Next year, Qualcomm Inc. said its top three priorities are to drive the transition to 5G technology, execute across its core chip business and resolve its dispute with Apple Inc.  The company has billions of dollars wrapped up in its multiyear legal battle with Apple. File photo by Jamie Scott Lytle

Next year, Qualcomm Inc. said its top three priorities are to drive the transition to 5G technology, execute across its core chip business and resolve its dispute with Apple Inc. The company has billions of dollars wrapped up in its multiyear legal battle with Apple. File photo by Jamie Scott Lytle

In the latest hook in Qualcomm Inc. and Apple Inc.’s extended legal battle, the San Diego-based chipmaker was able to secure a ban on iPhones in Germany found to violate its patents.

The District Court of Munich ruled on Dec. 20 that certain Apple devices using a type of power-saving hardware infringed Qualcomm’s patents. The permanent injunction means that Apple will pull phone models using chips from supplier Qorvo Inc., including the iPhone 7 and iPhone 8 models.
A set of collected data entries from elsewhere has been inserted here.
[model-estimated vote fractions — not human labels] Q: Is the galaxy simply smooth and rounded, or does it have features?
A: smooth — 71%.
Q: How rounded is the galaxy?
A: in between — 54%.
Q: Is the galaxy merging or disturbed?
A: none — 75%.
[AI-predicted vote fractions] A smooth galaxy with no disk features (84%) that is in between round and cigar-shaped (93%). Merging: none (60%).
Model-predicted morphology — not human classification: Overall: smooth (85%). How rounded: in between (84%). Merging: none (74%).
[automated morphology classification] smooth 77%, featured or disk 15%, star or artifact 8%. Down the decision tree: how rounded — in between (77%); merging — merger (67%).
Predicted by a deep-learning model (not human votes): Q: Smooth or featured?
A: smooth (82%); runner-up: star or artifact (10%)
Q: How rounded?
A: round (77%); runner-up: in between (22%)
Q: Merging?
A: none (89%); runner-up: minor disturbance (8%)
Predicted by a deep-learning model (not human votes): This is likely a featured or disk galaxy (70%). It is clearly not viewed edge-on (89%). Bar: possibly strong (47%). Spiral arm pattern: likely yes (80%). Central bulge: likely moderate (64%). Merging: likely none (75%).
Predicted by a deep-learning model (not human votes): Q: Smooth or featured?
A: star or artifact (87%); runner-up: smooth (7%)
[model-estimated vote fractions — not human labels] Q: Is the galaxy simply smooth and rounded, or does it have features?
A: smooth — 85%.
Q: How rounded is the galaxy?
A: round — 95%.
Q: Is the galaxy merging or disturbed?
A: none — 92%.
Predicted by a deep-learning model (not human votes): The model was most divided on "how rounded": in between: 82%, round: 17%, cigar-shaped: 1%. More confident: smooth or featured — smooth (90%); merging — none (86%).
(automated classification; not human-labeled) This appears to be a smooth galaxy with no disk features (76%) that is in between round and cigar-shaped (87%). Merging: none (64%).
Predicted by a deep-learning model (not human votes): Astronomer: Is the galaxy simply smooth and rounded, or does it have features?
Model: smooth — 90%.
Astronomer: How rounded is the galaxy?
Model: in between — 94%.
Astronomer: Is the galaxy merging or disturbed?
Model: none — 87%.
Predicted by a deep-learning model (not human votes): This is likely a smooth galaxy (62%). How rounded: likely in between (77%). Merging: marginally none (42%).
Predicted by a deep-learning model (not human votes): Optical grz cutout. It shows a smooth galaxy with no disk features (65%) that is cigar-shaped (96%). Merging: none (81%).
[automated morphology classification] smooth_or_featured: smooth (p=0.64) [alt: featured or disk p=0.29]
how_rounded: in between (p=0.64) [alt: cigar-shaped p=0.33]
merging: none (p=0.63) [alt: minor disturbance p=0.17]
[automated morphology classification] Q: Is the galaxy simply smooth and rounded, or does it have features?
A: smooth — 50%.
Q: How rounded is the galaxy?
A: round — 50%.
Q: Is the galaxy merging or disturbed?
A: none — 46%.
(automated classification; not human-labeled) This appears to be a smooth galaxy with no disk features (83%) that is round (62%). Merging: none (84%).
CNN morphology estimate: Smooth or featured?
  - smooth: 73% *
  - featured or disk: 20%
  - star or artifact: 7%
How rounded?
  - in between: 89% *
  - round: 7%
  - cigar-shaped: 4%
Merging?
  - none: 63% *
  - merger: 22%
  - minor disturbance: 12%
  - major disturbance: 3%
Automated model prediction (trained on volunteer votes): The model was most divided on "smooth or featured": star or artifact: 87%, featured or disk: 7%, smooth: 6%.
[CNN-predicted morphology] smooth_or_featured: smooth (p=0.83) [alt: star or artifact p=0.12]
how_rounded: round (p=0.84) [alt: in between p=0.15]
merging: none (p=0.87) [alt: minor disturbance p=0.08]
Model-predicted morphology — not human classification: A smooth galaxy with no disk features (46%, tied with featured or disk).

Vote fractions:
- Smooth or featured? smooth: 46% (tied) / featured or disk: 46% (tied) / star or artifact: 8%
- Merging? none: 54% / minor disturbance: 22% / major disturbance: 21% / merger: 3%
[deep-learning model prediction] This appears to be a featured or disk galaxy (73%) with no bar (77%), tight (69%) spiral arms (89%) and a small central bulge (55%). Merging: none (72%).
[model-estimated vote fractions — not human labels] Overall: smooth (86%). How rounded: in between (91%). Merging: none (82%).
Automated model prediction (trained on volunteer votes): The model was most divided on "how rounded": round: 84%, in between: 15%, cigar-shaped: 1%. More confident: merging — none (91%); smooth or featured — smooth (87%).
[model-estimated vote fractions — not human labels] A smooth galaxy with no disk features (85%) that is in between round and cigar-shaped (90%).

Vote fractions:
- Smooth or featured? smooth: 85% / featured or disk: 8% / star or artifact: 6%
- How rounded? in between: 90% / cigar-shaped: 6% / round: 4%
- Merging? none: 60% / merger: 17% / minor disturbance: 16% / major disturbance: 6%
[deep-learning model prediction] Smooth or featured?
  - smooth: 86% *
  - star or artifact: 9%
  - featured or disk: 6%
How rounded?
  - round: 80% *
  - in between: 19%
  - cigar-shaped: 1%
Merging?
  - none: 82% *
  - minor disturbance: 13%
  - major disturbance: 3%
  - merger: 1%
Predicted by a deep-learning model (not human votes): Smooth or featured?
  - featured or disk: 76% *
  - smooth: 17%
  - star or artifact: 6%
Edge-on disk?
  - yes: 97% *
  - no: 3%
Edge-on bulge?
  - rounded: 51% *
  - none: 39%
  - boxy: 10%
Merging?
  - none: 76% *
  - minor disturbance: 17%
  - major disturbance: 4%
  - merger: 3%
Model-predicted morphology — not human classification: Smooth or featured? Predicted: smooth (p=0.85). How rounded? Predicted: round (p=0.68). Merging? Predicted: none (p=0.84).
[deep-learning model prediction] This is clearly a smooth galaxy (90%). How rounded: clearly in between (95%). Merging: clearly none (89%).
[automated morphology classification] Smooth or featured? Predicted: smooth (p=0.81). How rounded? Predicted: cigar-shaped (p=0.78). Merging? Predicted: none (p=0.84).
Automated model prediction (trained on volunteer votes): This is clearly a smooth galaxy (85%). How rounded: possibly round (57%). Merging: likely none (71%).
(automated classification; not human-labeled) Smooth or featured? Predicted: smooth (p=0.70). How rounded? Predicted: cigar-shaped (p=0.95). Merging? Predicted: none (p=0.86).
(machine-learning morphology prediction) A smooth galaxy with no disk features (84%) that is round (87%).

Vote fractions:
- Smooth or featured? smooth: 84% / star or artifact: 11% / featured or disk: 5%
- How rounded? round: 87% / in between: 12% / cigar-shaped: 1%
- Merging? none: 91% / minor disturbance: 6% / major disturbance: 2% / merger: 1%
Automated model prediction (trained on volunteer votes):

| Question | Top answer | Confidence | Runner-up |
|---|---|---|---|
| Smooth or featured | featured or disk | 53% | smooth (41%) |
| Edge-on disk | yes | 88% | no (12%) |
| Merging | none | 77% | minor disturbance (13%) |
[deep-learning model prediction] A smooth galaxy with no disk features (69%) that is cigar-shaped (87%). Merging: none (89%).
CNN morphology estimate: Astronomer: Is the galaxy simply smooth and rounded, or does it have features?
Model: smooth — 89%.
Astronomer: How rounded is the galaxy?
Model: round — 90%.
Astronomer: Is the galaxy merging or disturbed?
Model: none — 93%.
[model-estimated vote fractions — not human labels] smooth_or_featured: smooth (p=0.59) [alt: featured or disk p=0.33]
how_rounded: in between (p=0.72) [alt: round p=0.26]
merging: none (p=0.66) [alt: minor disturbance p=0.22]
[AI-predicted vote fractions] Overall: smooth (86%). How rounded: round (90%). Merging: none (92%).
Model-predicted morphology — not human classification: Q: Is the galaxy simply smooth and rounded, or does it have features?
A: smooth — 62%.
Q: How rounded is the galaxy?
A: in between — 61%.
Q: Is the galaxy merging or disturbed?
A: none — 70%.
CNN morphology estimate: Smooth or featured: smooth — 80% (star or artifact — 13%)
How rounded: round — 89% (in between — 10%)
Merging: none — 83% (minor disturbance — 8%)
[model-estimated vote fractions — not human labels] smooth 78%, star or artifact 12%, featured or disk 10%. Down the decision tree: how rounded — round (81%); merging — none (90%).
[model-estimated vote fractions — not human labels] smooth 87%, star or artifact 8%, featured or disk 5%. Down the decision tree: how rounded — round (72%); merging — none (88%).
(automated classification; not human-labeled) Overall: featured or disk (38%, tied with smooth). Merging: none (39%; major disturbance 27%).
Apple is appealing the ruling, according to Bloomberg. It will still be able to sell its newer models, including the iPhone XS, SX Max and XR.

The ban will be enforced as soon as Qualcomm posts a $765 million bond covering potential damages to Apple if judgment is overturned. Qualcomm expects the process will take a few days. Apple will also have to pay damages to Qualcomm, in an amount yet to be determined.

The ruling in Germany follows a similar decision in China, where a court ruled last week to ban the sale of older iPhone models found to violate Qualcomm’s intellectual property. However, the offending iPhones still haven’t been pulled from the shelves.

Apple Inc.’s devices were found to infringe two Qualcomm software patents, but Apple tweaked its devices in an update after the ruling. It is also appealing the court decision.

Qualcomm has also sought to ban the sale of iPhones found to violate its patents in the U.S. Last month, an administrative judge with the International Trade Commission found that Apple had violated one of Qualcomm’s patents, but advised against prohibiting the import of affected iPhones because it would not be in the public interest.

However, his word is not final. The ITC will review the decision, and make a final ruling by Feb. 19.